Die Situation im Jahre 1946 stellte die Gemeinde vor eine große Herausforderung, wissen die beiden Zeitzeuginnen. Mit Sorgenfalten auf der Stirn habe sich der Vater, ein Zimmermeister, gefragt, wo er die ganzen Leute nur hintun solle. Der erste Transport kam im April „In der Au“an. Gemeindediener Berchtenbreiter brachte die Nachricht über die erste „Lastwagenladung“mit sudetendeutschen Vertriebenen. Im Laufe des Jahres sollten weitere folgen. Der Gemeinderat wurde verständigt und es galt nun, die Neuankömmlinge möglichst nach Platzbedarf, Beruf und Fähigkeiten im Ort einzuquartieren. „Kann jemand melken?“fragte etwa ein einheimischer Landwirt, worauf sich eine 42-jährige Mutter mit ihren zwei Kindern und der Großmutter meldete und seinem Anwesen zugeteilt wurde. Doch nicht immer herrschte Einverständnis, manchmal stieß die behördliche Einweisung auch auf Widerstand in der Bevölkerung.

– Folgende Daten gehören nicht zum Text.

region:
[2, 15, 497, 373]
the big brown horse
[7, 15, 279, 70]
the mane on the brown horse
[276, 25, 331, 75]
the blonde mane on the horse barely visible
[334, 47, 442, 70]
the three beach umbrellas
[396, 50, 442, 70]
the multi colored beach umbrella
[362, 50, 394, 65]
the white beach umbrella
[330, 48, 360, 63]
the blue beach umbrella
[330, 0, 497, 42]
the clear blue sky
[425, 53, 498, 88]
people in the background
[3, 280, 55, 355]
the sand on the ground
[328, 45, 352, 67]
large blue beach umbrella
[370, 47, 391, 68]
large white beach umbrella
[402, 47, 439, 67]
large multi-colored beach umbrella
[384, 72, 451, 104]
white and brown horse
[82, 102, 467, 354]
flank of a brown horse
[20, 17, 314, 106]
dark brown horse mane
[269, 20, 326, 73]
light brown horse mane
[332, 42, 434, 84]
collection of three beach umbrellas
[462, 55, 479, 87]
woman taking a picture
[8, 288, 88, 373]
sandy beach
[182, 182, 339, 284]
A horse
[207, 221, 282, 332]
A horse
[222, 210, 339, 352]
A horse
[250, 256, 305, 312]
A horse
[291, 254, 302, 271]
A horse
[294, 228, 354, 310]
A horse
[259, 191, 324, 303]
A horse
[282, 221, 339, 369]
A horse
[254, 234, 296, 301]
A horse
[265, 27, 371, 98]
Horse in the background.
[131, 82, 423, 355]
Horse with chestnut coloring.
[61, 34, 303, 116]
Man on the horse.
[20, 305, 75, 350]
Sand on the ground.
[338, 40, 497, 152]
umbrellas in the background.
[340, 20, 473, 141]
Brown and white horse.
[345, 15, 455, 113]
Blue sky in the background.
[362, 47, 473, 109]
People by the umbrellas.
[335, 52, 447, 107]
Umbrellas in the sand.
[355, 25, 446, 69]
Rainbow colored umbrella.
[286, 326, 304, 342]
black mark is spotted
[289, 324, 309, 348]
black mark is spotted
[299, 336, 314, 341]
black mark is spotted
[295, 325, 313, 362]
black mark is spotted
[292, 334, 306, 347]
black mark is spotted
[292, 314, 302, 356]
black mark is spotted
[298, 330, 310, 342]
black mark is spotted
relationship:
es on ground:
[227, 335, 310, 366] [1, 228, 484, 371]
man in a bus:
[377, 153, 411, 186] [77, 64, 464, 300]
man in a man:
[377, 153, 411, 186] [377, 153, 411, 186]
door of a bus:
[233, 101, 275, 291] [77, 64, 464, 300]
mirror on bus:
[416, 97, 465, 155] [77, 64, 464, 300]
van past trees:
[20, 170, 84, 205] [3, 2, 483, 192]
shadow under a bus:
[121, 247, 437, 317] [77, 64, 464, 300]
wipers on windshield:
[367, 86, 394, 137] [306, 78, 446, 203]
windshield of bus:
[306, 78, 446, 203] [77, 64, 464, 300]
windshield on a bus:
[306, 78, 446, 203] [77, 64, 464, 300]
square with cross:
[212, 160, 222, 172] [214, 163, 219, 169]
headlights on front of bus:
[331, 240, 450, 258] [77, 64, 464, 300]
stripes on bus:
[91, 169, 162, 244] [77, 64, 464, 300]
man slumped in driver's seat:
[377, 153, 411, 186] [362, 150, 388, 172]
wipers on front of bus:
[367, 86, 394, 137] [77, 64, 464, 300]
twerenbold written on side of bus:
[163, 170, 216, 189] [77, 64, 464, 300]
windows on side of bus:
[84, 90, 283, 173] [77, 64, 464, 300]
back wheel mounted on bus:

Einige Male fiel die Frage: „Bürgermeister, warum tust du uns das an und schickst uns DIE?“In den Höfen und Häusern musste man notgedrungen zusammenrücken. Nicht selten teilten sich vier oder mehr Heimatvertriebene ein kleines Zimmer, eingesetzt wurden sie nach ihrer Ankunft vor allem in der Landwirtschaft.
„Die Not war allgegenwärtig – auf beiden Seiten“wissen die beiden Schwestern aus dieser Zeit zu berichten: „Die traumatischen Erlebnisse des Krieges belasteten, die Wohnsituation in den Häusern war angespannt, die wirtschaftliche Not groß, das Geld fast wertlos“. Mit der Ankunft der Sudetendeutschen seien aber auch unbekannte wie praktische Dinge ins Dorf gekommen, etwa der Mohn- und Streuselkuchen oder das Waschbrett.
Die neue Heimat, die sich für die Menschen zunächst nicht unbedingt als heimisch darstellte, musste erarbeitet werden. Gerlinde Zerle berichtet vom enormen Fleiß der Heimatvertriebenen, die „schon bald geschaut haben, sich eine eigene Existenz aufzubauen“. Sie erzählt von einem jungen Mann, der im Baustoffwerk arbeitete und jeden Tag einen Ziegelstein „mit nach Hause“trug für den Zukunftstraum eines Eigenheims in der neuen Heimat.
„Im Laufe der Zeit näherten sich beide Seiten an“, blicken die beiden Ehinger Zeitzeuginnen zurück und die Integration sei letztlich ein Gemeinschaftswerk beider Seiten gewesen. Gerade die jüngere Generation traf sich bald schon zum sonntäglichen Tanznachmittag im Gasthof „Dichtl“und auch „Flüchtlingsbälle“wurden abgehalten. Freundschaften entstanden und vertieften sich: Fünf Jahre nach seiner Ankunft in Ehingen standen Barbara Wolf und ihr Mann Anton, heimatvertrieben aus Karlsbad, vor dem Traualtar.